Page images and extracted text
--------

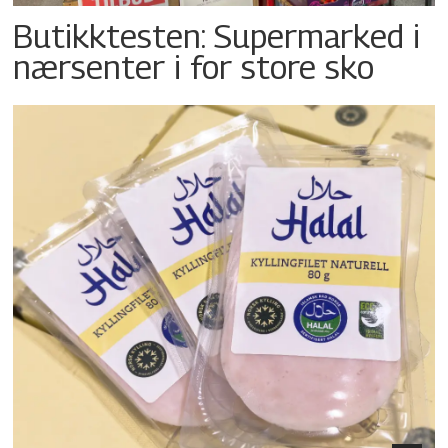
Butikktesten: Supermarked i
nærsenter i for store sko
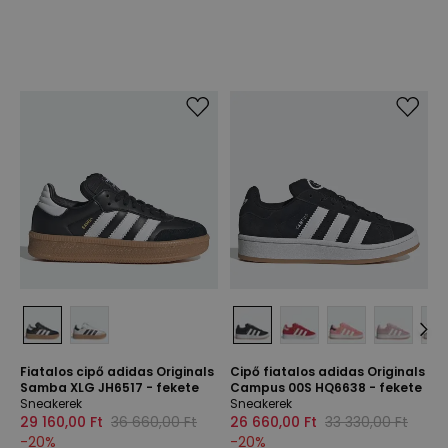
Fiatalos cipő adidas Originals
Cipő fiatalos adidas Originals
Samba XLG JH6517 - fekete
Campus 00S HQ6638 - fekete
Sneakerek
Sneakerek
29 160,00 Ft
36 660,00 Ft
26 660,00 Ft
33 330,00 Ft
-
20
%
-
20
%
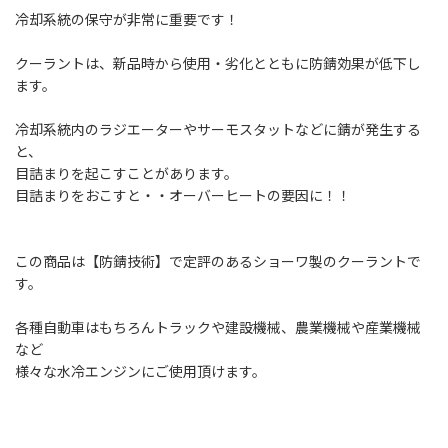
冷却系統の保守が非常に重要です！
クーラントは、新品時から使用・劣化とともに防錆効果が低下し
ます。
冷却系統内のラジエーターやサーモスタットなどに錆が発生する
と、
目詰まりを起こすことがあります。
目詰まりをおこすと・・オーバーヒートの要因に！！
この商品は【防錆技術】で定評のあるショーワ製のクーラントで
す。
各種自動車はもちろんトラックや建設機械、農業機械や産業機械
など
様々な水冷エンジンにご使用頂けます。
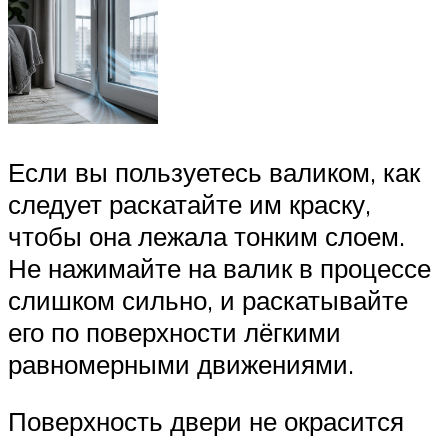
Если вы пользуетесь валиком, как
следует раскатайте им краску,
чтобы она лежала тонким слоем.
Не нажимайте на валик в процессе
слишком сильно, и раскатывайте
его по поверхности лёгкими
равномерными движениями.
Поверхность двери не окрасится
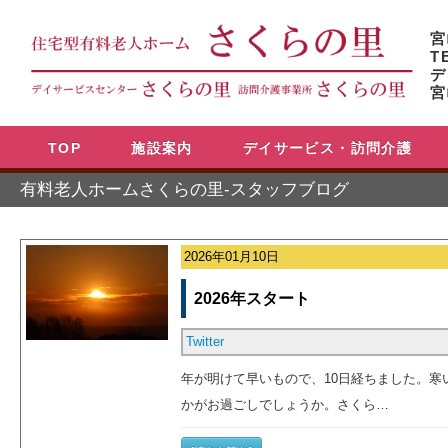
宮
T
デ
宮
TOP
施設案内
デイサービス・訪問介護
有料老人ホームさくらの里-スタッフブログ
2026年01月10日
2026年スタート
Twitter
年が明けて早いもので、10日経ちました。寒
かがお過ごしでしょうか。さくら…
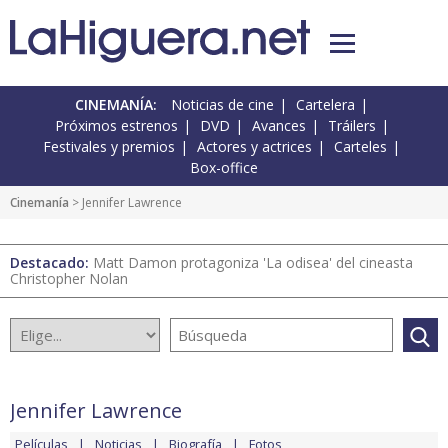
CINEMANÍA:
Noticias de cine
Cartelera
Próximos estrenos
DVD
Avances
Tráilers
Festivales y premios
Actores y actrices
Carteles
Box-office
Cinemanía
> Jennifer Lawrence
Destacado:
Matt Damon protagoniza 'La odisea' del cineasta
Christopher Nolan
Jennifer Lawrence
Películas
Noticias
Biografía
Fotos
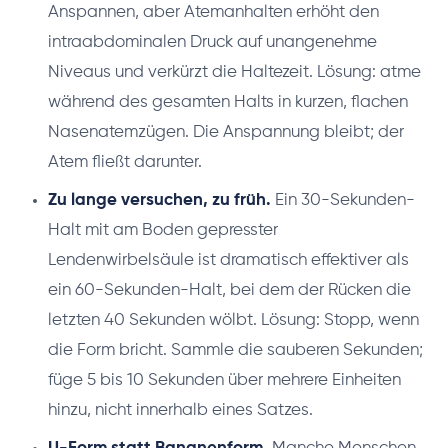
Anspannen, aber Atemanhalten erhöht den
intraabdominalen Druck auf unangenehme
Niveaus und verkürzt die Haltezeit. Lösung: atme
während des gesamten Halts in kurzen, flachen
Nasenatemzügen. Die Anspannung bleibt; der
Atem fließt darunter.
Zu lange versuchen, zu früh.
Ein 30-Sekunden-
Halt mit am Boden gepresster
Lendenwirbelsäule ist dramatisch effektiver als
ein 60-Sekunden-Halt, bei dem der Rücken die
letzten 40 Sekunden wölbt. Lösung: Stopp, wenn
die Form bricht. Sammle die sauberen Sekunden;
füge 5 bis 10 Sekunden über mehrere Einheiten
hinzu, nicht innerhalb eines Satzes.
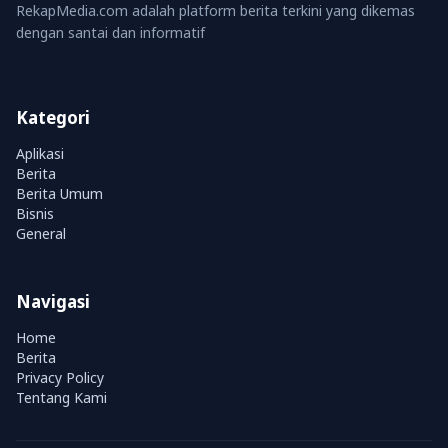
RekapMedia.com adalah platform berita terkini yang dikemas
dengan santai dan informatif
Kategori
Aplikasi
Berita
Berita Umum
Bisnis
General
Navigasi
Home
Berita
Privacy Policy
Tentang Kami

--------

ABOUT THIS EXERCISE
Please copy the records above word for word, leaving out every picture.

COMPLETED EXERCISE
Butikktesten: Supermarked i
nærsenter i for store sko
Fiatalos cipő adidas Originals
Cipő fiatalos adidas Originals
Samba XLG JH6517 - fekete
Campus 00S HQ6638 - fekete
Sneakerek
Sneakerek
29 160,00 Ft
36 660,00 Ft
26 660,00 Ft
33 330,00 Ft
-
20
%
-
20
%
冷却系統の保守が非常に重要です！
クーラントは、新品時から使用・劣化とともに防錆効果が低下し
ます。
冷却系統内のラジエーターやサーモスタットなどに錆が発生する
と、
目詰まりを起こすことがあります。
目詰まりをおこすと・・オーバーヒートの要因に！！
この商品は【防錆技術】で定評のあるショーワ製のクーラントで
す。
各種自動車はもちろんトラックや建設機械、農業機械や産業機械
など
様々な水冷エンジンにご使用頂けます。
Если вы пользуетесь валиком, как
следует раскатайте им краску,
чтобы она лежала тонким слоем.
Не нажимайте на валик в процессе
слишком сильно, и раскатывайте
его по поверхности лёгкими
равномерными движениями.
Поверхность двери не окрасится
宮
T
デ
宮
TOP
施設案内
デイサービス・訪問介護
有料老人ホームさくらの里-スタッフブログ
2026年01月10日
2026年スタート
Twitter
年が明けて早いもので、10日経ちました。寒
かがお過ごしでしょうか。さくら…
CINEMANÍA:
Noticias de cine
Cartelera
Próximos estrenos
DVD
Avances
Tráilers
Festivales y premios
Actores y actrices
Carteles
Box-office
Cinemanía
> Jennifer Lawrence
Destacado:
Matt Damon protagoniza 'La odisea' del cineasta
Christopher Nolan
Jennifer Lawrence
Películas
Noticias
Biografía
Fotos
Anspannen, aber Atemanhalten erhöht den
intraabdominalen Druck auf unangenehme
Niveaus und verkürzt die Haltezeit. Lösung: atme
während des gesamten Halts in kurzen, flachen
Nasenatemzügen. Die Anspannung bleibt; der
Atem fließt darunter.
Zu lange versuchen, zu früh.
Ein 30-Sekunden-
Halt mit am Boden gepresster
Lendenwirbelsäule ist dramatisch effektiver als
ein 60-Sekunden-Halt, bei dem der Rücken die
letzten 40 Sekunden wölbt. Lösung: Stopp, wenn
die Form bricht. Sammle die sauberen Sekunden;
füge 5 bis 10 Sekunden über mehrere Einheiten
hinzu, nicht innerhalb eines Satzes.
RekapMedia.com adalah platform berita terkini yang dikemas
dengan santai dan informatif
Kategori
Aplikasi
Berita
Berita Umum
Bisnis
General
Navigasi
Home
Berita
Privacy Policy
Tentang Kami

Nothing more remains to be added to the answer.